Le plan quinquennal 2016-2020 touche à sa fin. A priori, jusque-là, il n’y a pas eu d’évaluation réalisée par les départements concernés. Et les lumières ne sont pas toujours braquées sur le prochain plan. Quelles devraient être les priorités du plan de développement pour les 5 prochaines années?

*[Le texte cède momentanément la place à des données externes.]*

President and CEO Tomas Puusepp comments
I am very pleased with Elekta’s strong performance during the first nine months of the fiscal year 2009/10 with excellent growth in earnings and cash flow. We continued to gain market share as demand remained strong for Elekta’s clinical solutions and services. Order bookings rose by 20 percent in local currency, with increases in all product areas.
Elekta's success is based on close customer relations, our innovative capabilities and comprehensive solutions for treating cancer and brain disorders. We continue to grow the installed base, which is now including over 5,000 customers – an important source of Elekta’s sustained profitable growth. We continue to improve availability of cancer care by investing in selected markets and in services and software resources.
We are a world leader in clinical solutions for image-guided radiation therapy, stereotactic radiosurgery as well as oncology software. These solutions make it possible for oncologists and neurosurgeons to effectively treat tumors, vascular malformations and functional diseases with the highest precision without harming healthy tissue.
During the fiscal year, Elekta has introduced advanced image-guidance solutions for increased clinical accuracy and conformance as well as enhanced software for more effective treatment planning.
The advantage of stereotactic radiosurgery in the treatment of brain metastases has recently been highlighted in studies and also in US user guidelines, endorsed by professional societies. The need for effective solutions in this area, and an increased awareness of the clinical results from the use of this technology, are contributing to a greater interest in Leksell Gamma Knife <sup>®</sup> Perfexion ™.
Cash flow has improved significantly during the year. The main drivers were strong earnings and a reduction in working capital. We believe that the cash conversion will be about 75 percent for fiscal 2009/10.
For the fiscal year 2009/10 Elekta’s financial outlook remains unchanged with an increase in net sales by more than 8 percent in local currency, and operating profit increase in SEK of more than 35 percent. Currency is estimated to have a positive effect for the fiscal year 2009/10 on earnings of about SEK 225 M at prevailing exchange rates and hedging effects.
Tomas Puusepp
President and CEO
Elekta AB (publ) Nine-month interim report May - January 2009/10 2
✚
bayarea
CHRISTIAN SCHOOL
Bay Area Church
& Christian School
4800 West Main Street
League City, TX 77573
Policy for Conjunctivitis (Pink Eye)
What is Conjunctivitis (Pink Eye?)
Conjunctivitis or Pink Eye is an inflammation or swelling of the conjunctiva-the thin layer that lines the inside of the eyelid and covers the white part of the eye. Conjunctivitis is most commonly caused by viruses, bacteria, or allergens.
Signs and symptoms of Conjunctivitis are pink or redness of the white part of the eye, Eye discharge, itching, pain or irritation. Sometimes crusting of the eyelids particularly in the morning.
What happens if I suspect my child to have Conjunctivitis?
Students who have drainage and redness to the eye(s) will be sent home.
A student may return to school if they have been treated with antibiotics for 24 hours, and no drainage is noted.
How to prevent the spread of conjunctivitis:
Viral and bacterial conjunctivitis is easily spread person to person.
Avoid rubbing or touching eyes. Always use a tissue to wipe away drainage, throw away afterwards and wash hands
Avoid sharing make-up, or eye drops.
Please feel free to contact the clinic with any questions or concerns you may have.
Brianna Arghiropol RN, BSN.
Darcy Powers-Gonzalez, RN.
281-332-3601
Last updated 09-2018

Je pense que le plan quinquennal est totalement anachronique. C’est une figure du passé que nous devons totalement abandonner en faveur de visions stratégiques. L’entêtement de l’administration tunisienne à s’accrocher à cette figure totalement dépassée est plus qu’inquiétant.  Cela témoigne  de son incapacité à avancer, à innover et à être au diapason de la réflexion économique au niveau mondial. D’ailleurs, l’absence de référence et d’évaluation du dernier plan quinquennal est assez significative et reflète  le caractère totalement dépassé de ces outils de réflexion stratégique ainsi que l’absence d’influence. Nous avons besoin d’une réflexion stratégique sur l’avenir de notre pays et cette réflexion ne peut plus être le plan quinquennal. Tous les pays ont développé des visions stratégiques sur une dizaine d’années. Des plans de ce genre existent partout, notamment  au Maroc, au Sénégal… Sur les plans stratégiques on met en place des budgets glissants sur trois ans, c’est la raison pour laquelle j’ai opéré, du temps où j’étais aux affaires, le changement au niveau de  la loi organique du budget pour le passage à un budget glissant de trois ans. C’est quelque chose d’essentiel. L’entêtement de nos autorités et de nos institutions  à s’accrocher à des figures dépassées de la réflexion économique et à des outils totalement dépassés ne fera que renforcer les difficultés du pays.